Machine learning and audio processing : a thesis presented in partial fulfilment of the requirements for the degree of Doctor of Philosophy in Computer Science at Massey University, Albany, Auckland, New Zealand
In this thesis, we addressed two important theoretical issues in deep neural
networks and clustering, respectively. Also, we developed a new approach for
polyphonic sound event detection, which is one of the most important applications
in the audio processing area.
The developed three novel approaches are:
(i) The Large Margin Recurrent Neural Network (LMRNN), which improves
the discriminative ability of original Recurrent Neural Networks by
introducing a large margin term into the widely used cross-entropy loss
function. The developed large margin term utilises the large margin
discriminative principle as a heuristic term to navigate the convergence
process during training, which fully exploits the information from data
labels by considering both target category and competing categories.
(ii) The Robust Multi-View Continuous Subspace Clustering (RMVCSC)

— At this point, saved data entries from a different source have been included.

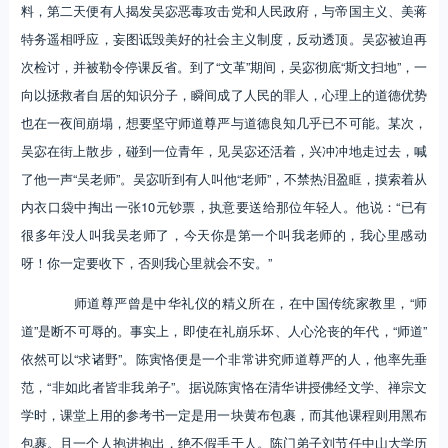
料，第二天便有人揭发吴宓恶毒攻击党和人民政府，与帝国主义、美蒋
特务遥相呼应，妄图诋毁美好的社会主义制度，反动透顶。吴宓被迫再
次检讨，并被勒令停课反省。到了“文革”期间，吴宓彻底“斯文扫地”，一
向以拯救者自居的知识分子，瞬间成了人民的罪人，心理上的道德优势
也在一夜间崩塌，想要坚守师道尊严与道德良知几乎已不可能。某次，
吴宓在街上散步，碰到一位青年，见吴宓还活着，兴冲冲地走过去，喊
了他一声“吴老师”。吴宓听到有人叫他“老师”，不禁热泪盈眶，摸索着从
内衣口袋中掏出一张10元钞票，执意要送给那位年轻人。他说：“已有
很多年没人叫我吴老师了，今天你是第一个叫我老师的，我心里感动
呀！你一定要收下，否则我心里就会不安。”
师道尊严曾是中华礼仪的精义所在，在中国传统家教里，“师
道”是断不可辱的。事实上，即使在礼崩乐坏、人心沦丧的年代，“师道”
依然可以“求诸野”。陈寅恪便是一个非常讲究师道尊严的人，他率先垂
范，“非如此者皆非我弟子”。据说陈寅恪在清华讲授佛经文学、禅宗文
学时，课堂上用的参考书一定是用一块黄布包裹，而其他课程则用黑布
包裹。且一个人抱进抱出，绝不假手于人。陈门弟子刘节任中山大学历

approach, which performs clustering on a common view-invariant
subspace learned from all views. The clustering result and the common
representation subspace are simultaneously optimised by a single
continuous objective function. In the objective function, a robust estimator
is used to automatically clip specious inter-cluster connections while
maintaining convincing intra-cluster correspondences. Thus, the developed
RMVCSC can untangle heavily mixed clusters without pre-setting the
number of clusters.
(iii) The novel polyphonic sound event detection approach based on Relational
Recurrent Neural Network (RRNN), which utilises the relational reasoning
ability of RRNNs to untangle the overlapping sound events across audio
recordings. Different from previous works, which mixed and packed all
historical information into a single common hidden memory vector, the
developed approach allows historical information to interact with each
other across an audio recording, which is effective and efficient in
untangling the overlapping sound events.
All three approaches are tested on widely used datasets and compared with
recently published works. The experimental results have demonstrated the
effectiveness and efficiency of the developed approaches.